So over the Memorial Day weekend, I participated in the following Twitter conversation.
It got me thinking, my colleague Rick West has been working on a project with several colleagues on “Rigor, Impact and Prestige: A Proposed Framework for Evaluating Scholarly Publications” and, at least I believe, as a part of this framework he has been examining various educational technology journals using this framework (see the “Journal Analysis Series” at https://byu.academia.edu/RichardWest ).
As I was looking through the articles that Rick and his colleagues have published to date, I was struck by how many K-12 online learning articles and scholars were featured as having significant impact on the field of educational technology. For example, if you look at the analysis of “International Review of Research in Open and Distance Learning, 2002-2011“:
- the most cited article from 2009 was “Cavanaugh, C., Barbour, M. K., & Clark, T. (2009). Research and practice in K-12 online learning: A review of literature. International Review of Research in Open and Distance Learning, 10(1). Retrieved from http://www.irrodl.org/index.php/irrodl/article/view/607“
In the analysis of “Distance Education, 2000-2010“:
- in the categorization of article content, “Compton, L., Davis, N., & Correia, A. P. (2010). Pre‐service teachers’ preconceptions, misconceptions, and concerns about virtual schooling.Distance Education, 31(1), 37-54.” was listed as an example of “Faculty and training in distance education”
In the analysis of “British Journal of Educational Technology, 2001-2010“:
- the most cited article from 2004 was “Murphy, E. (2004). Recognising and promoting collaboration in an online asynchronous discussion. British Journal of Educational Technology, 35(4), 421-431.” While this article isn’t K-12 online learning focused, Elizabeth Murphy has conducted a great deal of research in our field.

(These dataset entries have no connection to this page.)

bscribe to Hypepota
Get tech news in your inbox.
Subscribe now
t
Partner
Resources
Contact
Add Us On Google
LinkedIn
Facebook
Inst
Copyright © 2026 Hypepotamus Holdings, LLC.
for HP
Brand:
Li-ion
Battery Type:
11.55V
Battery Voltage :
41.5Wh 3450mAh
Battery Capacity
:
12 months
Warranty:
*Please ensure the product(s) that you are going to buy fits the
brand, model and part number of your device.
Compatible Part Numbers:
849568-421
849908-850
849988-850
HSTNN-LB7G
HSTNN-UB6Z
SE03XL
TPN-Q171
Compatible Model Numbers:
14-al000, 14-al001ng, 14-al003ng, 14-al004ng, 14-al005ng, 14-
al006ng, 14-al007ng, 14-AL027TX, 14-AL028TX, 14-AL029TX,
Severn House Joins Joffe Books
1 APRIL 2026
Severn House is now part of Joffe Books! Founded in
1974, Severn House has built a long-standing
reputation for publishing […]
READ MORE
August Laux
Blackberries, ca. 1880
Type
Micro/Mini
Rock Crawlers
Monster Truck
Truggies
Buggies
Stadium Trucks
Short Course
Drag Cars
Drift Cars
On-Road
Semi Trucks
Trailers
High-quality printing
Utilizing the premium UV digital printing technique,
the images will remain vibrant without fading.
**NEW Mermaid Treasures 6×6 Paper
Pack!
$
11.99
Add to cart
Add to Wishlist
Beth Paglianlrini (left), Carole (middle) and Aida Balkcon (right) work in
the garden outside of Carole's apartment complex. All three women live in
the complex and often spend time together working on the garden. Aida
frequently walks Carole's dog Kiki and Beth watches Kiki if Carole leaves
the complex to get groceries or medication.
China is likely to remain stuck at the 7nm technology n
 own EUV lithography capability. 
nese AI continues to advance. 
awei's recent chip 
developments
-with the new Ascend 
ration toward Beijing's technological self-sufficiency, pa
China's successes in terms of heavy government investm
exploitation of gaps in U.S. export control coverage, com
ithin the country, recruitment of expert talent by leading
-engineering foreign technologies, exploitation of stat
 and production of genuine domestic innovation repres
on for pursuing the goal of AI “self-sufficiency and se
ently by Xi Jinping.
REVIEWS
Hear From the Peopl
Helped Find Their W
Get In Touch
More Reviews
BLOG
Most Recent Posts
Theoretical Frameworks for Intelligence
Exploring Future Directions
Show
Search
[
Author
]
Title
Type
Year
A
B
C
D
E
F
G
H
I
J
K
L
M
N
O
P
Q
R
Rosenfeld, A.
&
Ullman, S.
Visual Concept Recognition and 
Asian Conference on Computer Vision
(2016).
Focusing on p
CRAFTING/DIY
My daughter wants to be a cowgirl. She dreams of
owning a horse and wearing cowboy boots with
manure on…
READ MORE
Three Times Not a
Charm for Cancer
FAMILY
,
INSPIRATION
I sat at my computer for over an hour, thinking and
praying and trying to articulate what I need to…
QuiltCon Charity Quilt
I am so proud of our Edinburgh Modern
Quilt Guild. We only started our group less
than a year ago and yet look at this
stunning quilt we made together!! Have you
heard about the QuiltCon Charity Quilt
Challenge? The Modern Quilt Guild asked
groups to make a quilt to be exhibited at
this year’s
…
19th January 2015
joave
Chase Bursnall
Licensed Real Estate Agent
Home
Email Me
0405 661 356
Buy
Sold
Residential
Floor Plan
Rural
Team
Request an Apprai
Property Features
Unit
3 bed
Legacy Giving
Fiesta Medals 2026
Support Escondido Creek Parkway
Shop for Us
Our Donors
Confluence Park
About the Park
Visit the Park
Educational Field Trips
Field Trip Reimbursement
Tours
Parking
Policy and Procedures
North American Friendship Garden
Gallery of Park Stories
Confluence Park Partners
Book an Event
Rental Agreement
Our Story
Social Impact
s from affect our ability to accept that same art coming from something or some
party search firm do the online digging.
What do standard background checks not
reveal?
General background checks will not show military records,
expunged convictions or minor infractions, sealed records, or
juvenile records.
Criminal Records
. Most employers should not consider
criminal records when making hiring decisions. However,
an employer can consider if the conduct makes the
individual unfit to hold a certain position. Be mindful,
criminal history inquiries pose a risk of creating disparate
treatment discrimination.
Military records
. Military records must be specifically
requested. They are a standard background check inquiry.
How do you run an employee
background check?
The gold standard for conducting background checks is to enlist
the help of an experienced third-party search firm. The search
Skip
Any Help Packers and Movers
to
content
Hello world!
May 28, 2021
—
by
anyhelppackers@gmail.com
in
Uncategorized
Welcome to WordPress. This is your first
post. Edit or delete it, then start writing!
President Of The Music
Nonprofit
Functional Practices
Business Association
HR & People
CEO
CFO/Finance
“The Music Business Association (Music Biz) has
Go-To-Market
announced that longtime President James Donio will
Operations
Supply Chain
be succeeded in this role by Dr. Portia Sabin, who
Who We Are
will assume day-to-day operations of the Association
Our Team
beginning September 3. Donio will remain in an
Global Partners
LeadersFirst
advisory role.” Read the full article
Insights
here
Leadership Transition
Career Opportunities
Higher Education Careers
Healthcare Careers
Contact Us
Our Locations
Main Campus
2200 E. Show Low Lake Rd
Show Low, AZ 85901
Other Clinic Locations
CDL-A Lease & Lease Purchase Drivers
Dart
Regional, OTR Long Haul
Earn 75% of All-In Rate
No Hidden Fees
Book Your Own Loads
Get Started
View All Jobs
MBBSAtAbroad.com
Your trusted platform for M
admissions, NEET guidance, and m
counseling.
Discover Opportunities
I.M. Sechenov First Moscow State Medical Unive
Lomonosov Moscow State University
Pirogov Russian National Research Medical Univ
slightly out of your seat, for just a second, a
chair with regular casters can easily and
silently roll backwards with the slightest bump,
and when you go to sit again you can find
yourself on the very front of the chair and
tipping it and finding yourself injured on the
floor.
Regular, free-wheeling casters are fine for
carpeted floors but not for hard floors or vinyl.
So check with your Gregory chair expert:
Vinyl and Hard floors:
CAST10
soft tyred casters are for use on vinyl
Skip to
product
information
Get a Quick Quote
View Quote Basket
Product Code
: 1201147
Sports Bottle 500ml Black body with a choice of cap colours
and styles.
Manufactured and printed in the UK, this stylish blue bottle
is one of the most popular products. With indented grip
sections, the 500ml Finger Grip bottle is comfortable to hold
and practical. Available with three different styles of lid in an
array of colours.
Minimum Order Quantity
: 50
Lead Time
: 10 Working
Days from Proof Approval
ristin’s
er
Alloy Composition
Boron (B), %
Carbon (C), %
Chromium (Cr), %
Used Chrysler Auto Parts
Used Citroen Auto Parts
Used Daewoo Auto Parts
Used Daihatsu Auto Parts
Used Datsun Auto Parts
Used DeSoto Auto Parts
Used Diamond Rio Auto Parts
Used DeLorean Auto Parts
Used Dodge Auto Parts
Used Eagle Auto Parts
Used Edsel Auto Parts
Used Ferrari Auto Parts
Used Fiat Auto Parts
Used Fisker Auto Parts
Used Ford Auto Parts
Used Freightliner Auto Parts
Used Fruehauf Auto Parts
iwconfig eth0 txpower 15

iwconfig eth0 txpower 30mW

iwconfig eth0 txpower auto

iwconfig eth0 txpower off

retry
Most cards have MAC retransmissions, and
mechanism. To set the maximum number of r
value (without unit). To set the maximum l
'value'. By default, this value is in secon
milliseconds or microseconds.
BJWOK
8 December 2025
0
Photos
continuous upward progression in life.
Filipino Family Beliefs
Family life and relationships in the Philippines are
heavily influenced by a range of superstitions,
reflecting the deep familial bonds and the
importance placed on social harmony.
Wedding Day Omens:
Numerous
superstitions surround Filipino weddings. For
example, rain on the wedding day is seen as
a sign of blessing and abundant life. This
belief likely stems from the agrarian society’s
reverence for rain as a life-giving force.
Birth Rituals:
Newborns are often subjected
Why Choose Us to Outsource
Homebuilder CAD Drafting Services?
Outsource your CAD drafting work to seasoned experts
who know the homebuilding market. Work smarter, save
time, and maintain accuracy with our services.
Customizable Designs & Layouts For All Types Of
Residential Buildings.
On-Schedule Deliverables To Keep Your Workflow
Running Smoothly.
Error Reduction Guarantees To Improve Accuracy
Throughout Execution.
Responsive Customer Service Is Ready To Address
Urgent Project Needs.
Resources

In the analysis of “The American Journal of Distance Education, 2001-2010“:
- in the listing of scholars with multiple articles, Margaret Roblyer was one of 13 scholars mentioned
- the most cited article in 2009 was “Black, E. W., Ferdig, R. E., & DiPietro, M. (2008). An overview of evaluative instrumentation for virtual high schools. The American Journal of Distance Education, 22(1), 24-45.“
In the analysis of “Journal of Research on Technology in Education, 2001-2010“:
- in the listing of scholars with multiple articles, both Margaret Roblyer and Lynne Schrum were of 14 scholars mentioned (both were earlier scholars in K-12 online learning).
Finally, in the analysis of “Journal of Distance Education, 2003-2012“:
- in the listing of scholars with multiple articles, Michael Barbour (i.e., me) was one of six scholars mentioned
- the most cited article in 2007 was “Barbour, M. K. (2007). Principles of effective web-based content for secondary school students: Teacher and developer perceptions. Journal of Distance Education, 21(3), 93-114.“
I was a little surprised that there wasn’t any K-12 online learning references in “Journal of Technology and Teacher Education, 2001-2010” or “Computers and Education, 2002-2011” – both of which have either published numerous articles or high profile articles related to K-12 online learning. Note that these journals have also published articles related to K-12 online learning: “Australasian Journal of Educational Technology, 2003-2012“; “Contemporary Issues in Technology and Teacher Education, 2001-2010“; and “The Internet and Higher Education, 2001-2010“.
Anyway, consider how few scholars have been active in the field of K-12 online learning over the years, I think that this is a significant impact that we’ve had on the field of educational technology overall.